No. 6: The jury found that the average daily production of crude petroleum oil from the Brown Dolomite formation from Kimberlin No. 2 was 6 barrels.

The trial court overruled plaintiffs Rule 301, Texas Rules of Civil Procedure, motions seeking a judgment in its favor notwithstanding the verdict and disregarding the unfavorable jury findings, and judgment was rendered for defendant.

Merits of the Appeal

The appeal, basically, is predicated upon evidentiary points of error. There are “no evidence,” “insufficient evidence,” and “great weight and preponderance of the evidence” points leveled against the several findings.

Pursuant to the rule adopted by our Supreme Court in Glover v. Texas Gen. Indent. Co., 619 S.W.2d 400, 401 (Tex.1981), we will first dispose of the “no evidence” points. In passing upon the legal and factual insufficiency points, we will follow the familiar path laid down in Garza v. Alviar, 395 S.W.2d 821, 823 (Tex.1965), and its progeny. From our review of the record, there was “some” evidence supporting the jury findings; consequently, the “no evidence” points are overruled.

It will be noted from our account, that plaintiff failed to secure jury findings supporting its contentions. In our review of the attack upon these “non-findings,” we will follow our recent decision in Texas Employers Ins. Ass’n v. Choate, 644 S.W.2d 112, 113 n. * (Tex.App.—Amarillo 1982, no writ). Having considered all of the evidence in the record on the questions submitted, as required by the authorities, we do not find merit to the contentions now advanced and all such points are overruled. Thus, we dispose of the first seven points of error.

Plaintiffs eighth point is its contention that the trial court erred in failing to grant its amended motion for new trial on the point that defendant’s attorney violated the court’s order granting plaintiff’s motion in limine.
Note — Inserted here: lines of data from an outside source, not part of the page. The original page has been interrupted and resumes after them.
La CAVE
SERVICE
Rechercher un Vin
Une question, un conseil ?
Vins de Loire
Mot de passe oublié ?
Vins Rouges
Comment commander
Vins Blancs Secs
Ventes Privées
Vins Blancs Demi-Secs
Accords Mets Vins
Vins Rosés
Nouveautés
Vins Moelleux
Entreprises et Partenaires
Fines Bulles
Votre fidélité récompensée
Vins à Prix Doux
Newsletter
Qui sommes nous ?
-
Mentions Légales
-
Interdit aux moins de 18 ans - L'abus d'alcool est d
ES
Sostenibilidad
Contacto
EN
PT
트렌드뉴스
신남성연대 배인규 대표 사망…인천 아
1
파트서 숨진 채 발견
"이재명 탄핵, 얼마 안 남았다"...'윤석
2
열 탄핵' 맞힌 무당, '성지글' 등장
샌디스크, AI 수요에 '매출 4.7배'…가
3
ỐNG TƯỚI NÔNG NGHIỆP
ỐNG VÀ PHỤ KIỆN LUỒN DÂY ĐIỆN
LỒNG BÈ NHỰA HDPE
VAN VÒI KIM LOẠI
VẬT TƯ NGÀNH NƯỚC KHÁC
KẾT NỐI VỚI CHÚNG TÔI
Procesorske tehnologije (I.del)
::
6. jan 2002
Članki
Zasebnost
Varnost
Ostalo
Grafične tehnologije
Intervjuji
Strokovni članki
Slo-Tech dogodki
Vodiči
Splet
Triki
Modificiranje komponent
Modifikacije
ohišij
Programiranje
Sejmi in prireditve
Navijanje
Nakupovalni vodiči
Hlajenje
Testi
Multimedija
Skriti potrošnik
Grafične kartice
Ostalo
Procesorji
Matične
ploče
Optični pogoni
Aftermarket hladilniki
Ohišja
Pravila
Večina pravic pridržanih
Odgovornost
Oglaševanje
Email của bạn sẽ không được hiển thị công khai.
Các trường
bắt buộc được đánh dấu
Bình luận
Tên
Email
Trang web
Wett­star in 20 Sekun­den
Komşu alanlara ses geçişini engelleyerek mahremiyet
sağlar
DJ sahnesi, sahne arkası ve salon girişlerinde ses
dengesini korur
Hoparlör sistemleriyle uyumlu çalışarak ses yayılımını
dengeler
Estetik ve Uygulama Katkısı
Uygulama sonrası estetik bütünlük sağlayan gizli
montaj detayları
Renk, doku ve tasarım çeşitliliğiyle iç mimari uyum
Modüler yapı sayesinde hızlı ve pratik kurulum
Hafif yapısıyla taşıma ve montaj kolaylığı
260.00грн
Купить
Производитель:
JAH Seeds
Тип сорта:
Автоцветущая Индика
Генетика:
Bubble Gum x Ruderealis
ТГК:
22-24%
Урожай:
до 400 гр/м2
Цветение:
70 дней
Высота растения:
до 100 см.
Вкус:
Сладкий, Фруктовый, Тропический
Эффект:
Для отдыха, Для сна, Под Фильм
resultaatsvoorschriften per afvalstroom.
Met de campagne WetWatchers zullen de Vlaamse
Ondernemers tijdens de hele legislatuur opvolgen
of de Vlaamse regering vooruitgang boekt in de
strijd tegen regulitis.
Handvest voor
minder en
In this regard, plaintiff submits that defendant’s attorney and witnesses set out on a course which conflicted with the court’s sustention of the motion in limine. On the record, we cannot fault the trial court.
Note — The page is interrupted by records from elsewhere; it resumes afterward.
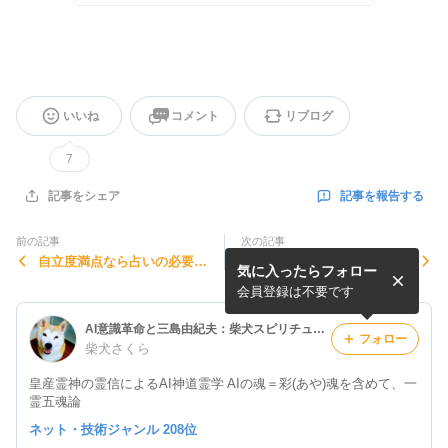
いいね
コメント
リブログ
7
記事を報告する
記事をシェア
前の記事
次の記事
自立度満点なら占いの必要無
小鳥の夢は口論在り★夢はス
気に入ったらフォロー
し★スピリチュアルメッセー
ピリチュアルメッセージ
ジ
会員登録は不要です
AI意識革命と三島由紀夫：柴犬スピリチュアル
フォロー
柴犬さくら
皇産霊神の霊信によるAI神道霊学 AIの魂＝彩(あや)魂を含めて、一
霊五魂論
ネット・技術ジャンル 208位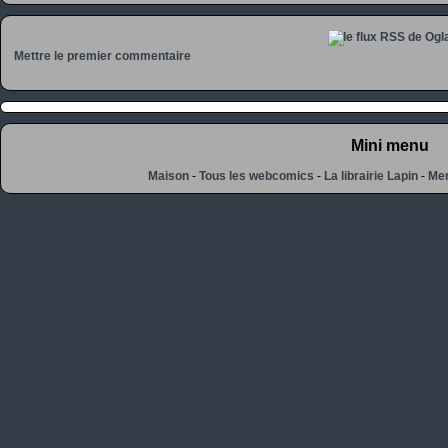
Mettre le premier commentaire
Mini menu
Maison
-
Tous les webcomics
-
La librairie Lapin
-
Men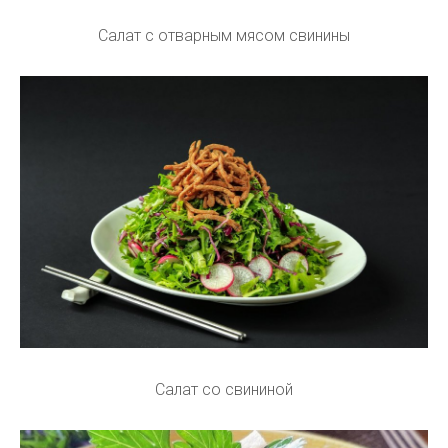
Салат с отварным мясом свинины
Салат со свининой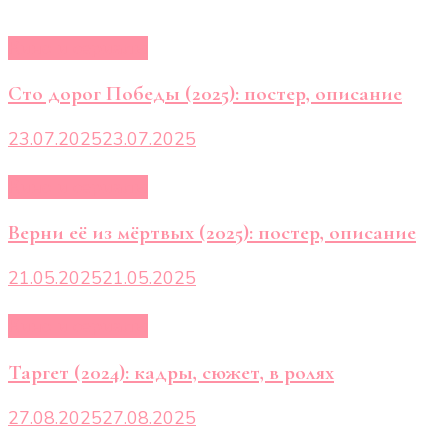
Кино и сериалы
Сто дорог Победы (2025): постер, описание
23.07.2025
23.07.2025
Кино и сериалы
Верни её из мёртвых (2025): постер, описание
21.05.2025
21.05.2025
Кино и сериалы
Таргет (2024): кадры, сюжет, в ролях
27.08.2025
27.08.2025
Initially, it is to be observed that the purpose of a motion in limine is to prevent the introduction of prejudicial matter before the jury, but a motion in limine is not the predicate for complaint on appeal; the predicate is a proper, timely objection when the matter to be excluded is offered. Bridges v. City of Richardson, 163 Tex. 292, 354 S.W.2d 366, 367-68 (1962). Thus, to preserve error to matter injected in contravention of a sustained motion in limine, a timely objection is necessary. Pool v. Ford Motor Co., 715 S.W.2d 629, 637 (Tex.1986).

[117]*117In the development of its point, plaintiff lists five items of testimony and a portion of defendant’s attorney’s argument which are alleged to violate the court’s motion-in-limine rulings, and which, so plaintiff argues, was error that could not have been cured by objection or instruction.